BENİ MERAK EDENLERE MESAJIMDIR
Gazetecilik mesleğinde 30 yılı çoktan devirdik. Afyon’da da meslektaşlarımızın bir çoğunda emeğimiz vardır. Meslektaşlarıma her zaman mesleki olarak doğruları anlatmaya çalıştım.
Anlayan anladı, anlamayana da diyeceğim bir şey yok.
Gazetecilik mesleğinde dostu ve dost olmayanı az çok biliriz.

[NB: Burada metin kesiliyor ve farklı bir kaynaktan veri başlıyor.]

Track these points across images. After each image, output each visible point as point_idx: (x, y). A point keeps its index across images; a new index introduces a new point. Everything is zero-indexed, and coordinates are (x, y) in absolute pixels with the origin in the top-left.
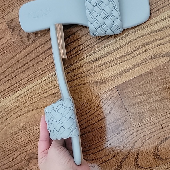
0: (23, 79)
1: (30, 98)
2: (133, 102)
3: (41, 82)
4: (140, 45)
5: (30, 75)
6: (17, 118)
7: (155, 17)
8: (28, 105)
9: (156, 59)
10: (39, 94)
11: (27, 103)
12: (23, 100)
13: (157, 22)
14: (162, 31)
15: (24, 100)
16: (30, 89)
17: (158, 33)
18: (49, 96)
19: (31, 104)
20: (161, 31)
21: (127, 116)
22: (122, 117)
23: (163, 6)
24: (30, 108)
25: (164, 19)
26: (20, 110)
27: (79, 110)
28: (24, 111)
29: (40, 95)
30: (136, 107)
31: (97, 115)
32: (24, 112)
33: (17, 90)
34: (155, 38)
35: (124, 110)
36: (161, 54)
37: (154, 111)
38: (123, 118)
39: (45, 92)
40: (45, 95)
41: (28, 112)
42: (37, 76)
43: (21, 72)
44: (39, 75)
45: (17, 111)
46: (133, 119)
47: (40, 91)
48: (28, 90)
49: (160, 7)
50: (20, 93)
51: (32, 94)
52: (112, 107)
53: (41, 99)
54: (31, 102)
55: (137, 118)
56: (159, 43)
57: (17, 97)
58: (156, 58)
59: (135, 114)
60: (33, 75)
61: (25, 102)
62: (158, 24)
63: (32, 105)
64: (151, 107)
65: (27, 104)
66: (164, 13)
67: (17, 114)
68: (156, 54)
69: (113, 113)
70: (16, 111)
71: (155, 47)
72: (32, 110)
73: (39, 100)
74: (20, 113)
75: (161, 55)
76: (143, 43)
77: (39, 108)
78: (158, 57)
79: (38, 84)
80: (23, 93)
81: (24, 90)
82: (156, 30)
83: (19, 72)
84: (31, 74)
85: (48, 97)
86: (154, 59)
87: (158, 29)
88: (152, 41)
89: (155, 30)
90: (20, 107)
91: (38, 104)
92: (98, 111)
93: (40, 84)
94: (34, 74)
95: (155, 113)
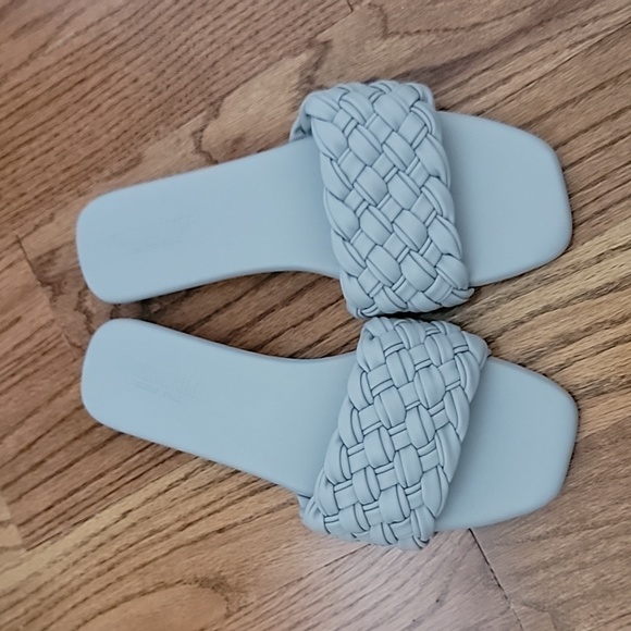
0: (101, 476)
1: (131, 546)
2: (527, 562)
3: (171, 486)
4: (540, 342)
5: (129, 458)
6: (86, 622)
7: (591, 239)
8: (126, 572)
9: (606, 396)
10: (165, 531)
11: (122, 566)
12: (105, 553)
13: (600, 258)
14: (622, 289)
15: (107, 555)
16: (130, 511)
17: (604, 298)
18: (204, 537)
19: (136, 569)
20: (616, 289)
21: (505, 616)
22: (485, 621)
23: (619, 198)
24: (134, 585)
25: (624, 246)
26: (96, 593)
27: (320, 591)
28: (112, 596)
29: (168, 536)
30: (539, 578)
31: (391, 613)
32: (112, 602)
33: (81, 517)
34: (595, 317)
35: (491, 591)
36: (623, 377)
37: (609, 597)
38: (491, 623)
39: (189, 525)
40: (190, 534)
41: (127, 599)
42: (153, 463)
43: (95, 449)
44: (161, 458)
45: (82, 597)
46: (531, 625)
47: (168, 518)
48: (124, 515)
49: (606, 201)
50: (91, 526)
51: (140, 531)
52: (445, 579)
53: (175, 549)
54: (137, 561)
55: (546, 622)
56: (612, 337)
57: (84, 543)
58: (603, 393)
59: (538, 606)
60: (138, 459)
61: (113, 561)
62: (603, 263)
63: (140, 574)
64: (595, 580)
65: (122, 569)
66: (624, 223)
67: (85, 610)
68: (604, 378)
69: (452, 602)
70: (79, 596)
71: (598, 353)
72: (143, 593)
73: (167, 554)
74: (96, 604)
75: (624, 380)
76: (552, 335)
77: (165, 586)
78: (613, 390)
79: (160, 494)
80: (104, 529)
81: (106, 517)
82: (600, 288)
83: (86, 449)
84: (132, 456)
85: (200, 544)
86: (598, 395)
87: (604, 282)
88: (586, 330)
89: (594, 287)
90: (95, 581)
91: (163, 569)
92: (396, 597)
93: (166, 491)
94: (143, 453)
95: (614, 604)
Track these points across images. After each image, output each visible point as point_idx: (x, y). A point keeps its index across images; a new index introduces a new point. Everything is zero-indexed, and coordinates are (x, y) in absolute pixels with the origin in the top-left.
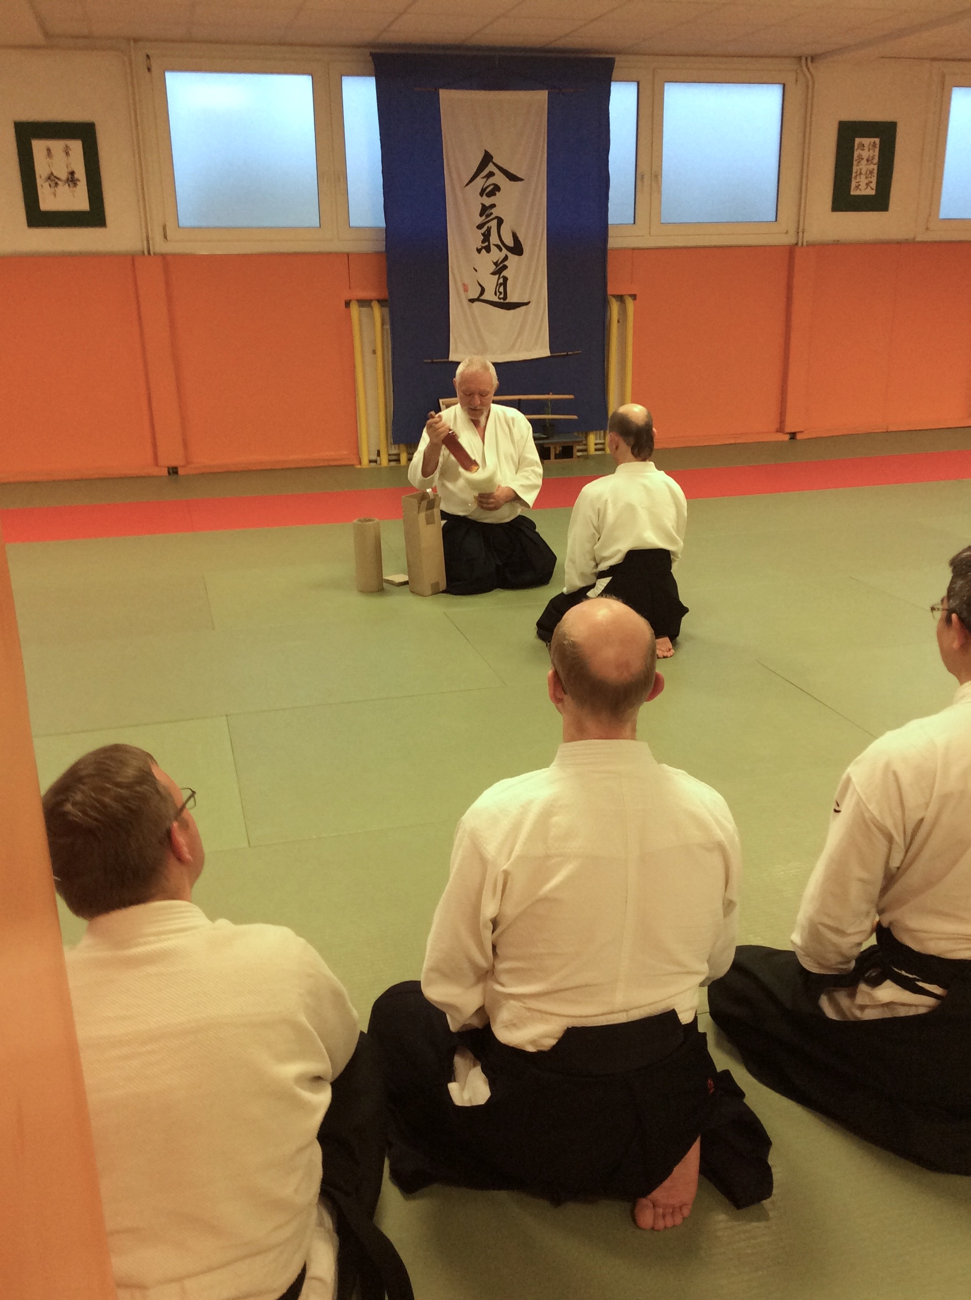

Bugün ise, dost olmayanlar zeytinyağı gibi su yüzüne çıktı.
Dost olmayanlar doğruları bildikleri halde büyük zevkle yalan-dolan anlatıyorlar.
Hani derler ya, meyve veren ağaç taşlanır.
O misal, şimdiye kadar yardım ettiğimiz, her dert ve tasasında yanında yer aldığımız tanıdık isimler bunlar.
İsmi malum kişilere hiçbir şey öğretememişim.
Yetiştirdiğimiz ya da emeğimizin olduğu herkes dört dörtlük olacak diye bir şey yok.
İşte geldik gidiyoruz.
Önemli olan hoş bir seda bırakabilmek.
Şunu ifade etmek isterim ki, gazetecilik konusunda şunu hep söyledim.
-Önce insan, sonra gazeteci
Hani derler ya, sen ne anlatırsan anlat, karşındaki anlamak ve anlatmak istediği kadar anlarmış.
Boşuna yorulmuşum.
Ömrüm yettiğince bu meslekte kalıp, hep doğruları yazıp doğruları anlatacağımı bilmenizi isterim.
Her şeyi yüce Mevlam bilir, Allah’ın dediği olur.
Rabbim doğrunun yanındadır ve yalan dolan peşinde olanları Allah’a havale ediyorum.